Esteban Arkadievich subió al piso alto con el bolsillo henchido del papel moneda que el comerciante le había pagado con tres meses de anticipación.
El asunto del bosque estaba terminado, la caza había sido abundante y Esteban Arkadievich, hallándose muy optimista, deseaba disipar el mal humor de Levin. Quería terminar el día como lo había empezado, y cenar tan agradablemente como había comido.
Levin, en efecto, estaba de mal humor y, pese a su deseo de mostrarse amable y cariñoso con su caro amigo, no lograba dominarse. La embriaguez que le produjo la noticia de que Kitty no se había casado se
había ido desvaneciendo en él poco a poco.
Kitty no estaba casada y se hallaba enferma, enferma de amor por un hombre que la despreciaba.
Parecíale que en lo sucedido había también como una vaga ofensa para él. Vronsky había desdeñado a quien desdeñara a Levin... Vronsky, pues, tenía derecho a despreciar a Levin. En consecuencia, era enemigo suyo.
Pero Levin no quería razonar sobre ello. Sentía que había algo ofensivo para él y se irritaba no contra la causa, sino contra cuanto tenía delante. La necia venta del bosque, el engaño en que Oblonsky cayera y que se había consumado en su casa, le irritaba.
-¿Terminaste ya? -preguntó a Esteban Arkadievich al encontrarle arriba-. ¿Quieres cenar?

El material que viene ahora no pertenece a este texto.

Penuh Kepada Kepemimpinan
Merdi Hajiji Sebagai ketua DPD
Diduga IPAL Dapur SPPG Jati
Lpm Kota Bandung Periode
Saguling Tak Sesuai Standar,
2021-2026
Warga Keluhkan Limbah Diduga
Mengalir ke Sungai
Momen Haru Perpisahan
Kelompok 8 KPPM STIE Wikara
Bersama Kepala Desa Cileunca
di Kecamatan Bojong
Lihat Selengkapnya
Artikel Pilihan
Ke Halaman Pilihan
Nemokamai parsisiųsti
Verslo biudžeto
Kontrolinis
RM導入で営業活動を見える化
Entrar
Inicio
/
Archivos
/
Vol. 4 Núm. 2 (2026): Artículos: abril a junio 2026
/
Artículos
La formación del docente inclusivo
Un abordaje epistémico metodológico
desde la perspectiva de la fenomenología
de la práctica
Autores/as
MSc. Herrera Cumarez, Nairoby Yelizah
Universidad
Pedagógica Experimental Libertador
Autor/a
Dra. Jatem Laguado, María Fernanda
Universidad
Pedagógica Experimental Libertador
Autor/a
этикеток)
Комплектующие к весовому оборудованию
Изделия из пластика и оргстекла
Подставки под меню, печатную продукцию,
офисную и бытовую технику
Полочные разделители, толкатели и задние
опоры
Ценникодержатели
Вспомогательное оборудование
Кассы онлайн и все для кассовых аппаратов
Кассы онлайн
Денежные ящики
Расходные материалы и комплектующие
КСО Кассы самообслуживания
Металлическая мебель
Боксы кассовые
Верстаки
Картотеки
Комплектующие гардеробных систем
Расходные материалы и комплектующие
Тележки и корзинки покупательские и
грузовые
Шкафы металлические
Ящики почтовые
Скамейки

-No me niego. Se me ha despertado en este pueblo un apetito fenomenal. ¿Por qué no has invitado a Riabinin?
-¡Que se vaya al diablo!
-¡Le tratas de un modo! -dijo Oblonsky-. Ni le has dado la mano. ¿Por qué haces eso?
-Porque no doy la mano a mis criados y, sin embargo, valen cien veces más que él.
-Eres, decididamente, un retrógrado. ¿Y la confraternidad de clases? -preguntó Oblonsky.
-Quien desee confraternizar, que lo haga cuanto quiera. A mí lo que me asquea, me asquea.
-Eres un reaccionario cerril.
-Te aseguro que no he pensado nunca en lo que soy. Soy Constantino Levin y nada más.
-Y un Constantino Levin malhumorado -comentó, riendo, Esteban Arkadievich.
-¡Sí: estoy de mal humor! ¿Y sabes por qué? Permíteme que te lo diga: por esa estúpida venta que has hecho.
Esteban Arkadievich arrugó las cejas con benevolencia, como hombre a quien acusan y ofenden injustamente.
-Basta -dijo-. Cuando uno vende algo sin decirlo, todos le aseguran después que lo que vende valía mucho más. Pero cuando uno ofrece algo en venta, nadie le da nada. Veo que tienes ojeriza a ese Riabinin.
-Es posible... ¿Y sabes por qué? Vas a decir de nuevo que soy un reaccionario o alguna cosa peor... Pero no puedo menos de afligirme viendo a la nobleza, esta nobleza a la cual, a pesar de esta monserga de la confraternidad de clases, me honro en pertenecer, va arruinándose de día en día... Y lo malo es que esa ruina no es una consecuencia del lujo. Eso no sería ningún mal, porque vivir de un modo señorial corresponde a la nobleza y sólo la nobleza lo sabe hacer. Que los aldeanos compren tierras al lado de las nuestras no me ofende. El señor no hace nada; el campesino trabaja, justo es que despoje al ocioso. Esto está en el orden natural de las cosas, y a mí me parece muy bien; me satisface incluso. Pero me indigna que la nobleza se arruine por candidez. Hace poco un arrendatario polaco compró una espléndida propiedad por la mitad de su valor a una anciana señora que vive en Niza. Otros arriendan a los comerciantes, a rublo por deciatina, la tierra que vale diez rublos. Ahora tú, sin motivo alguno, has regalado a ese ladrón treinta mil rublos.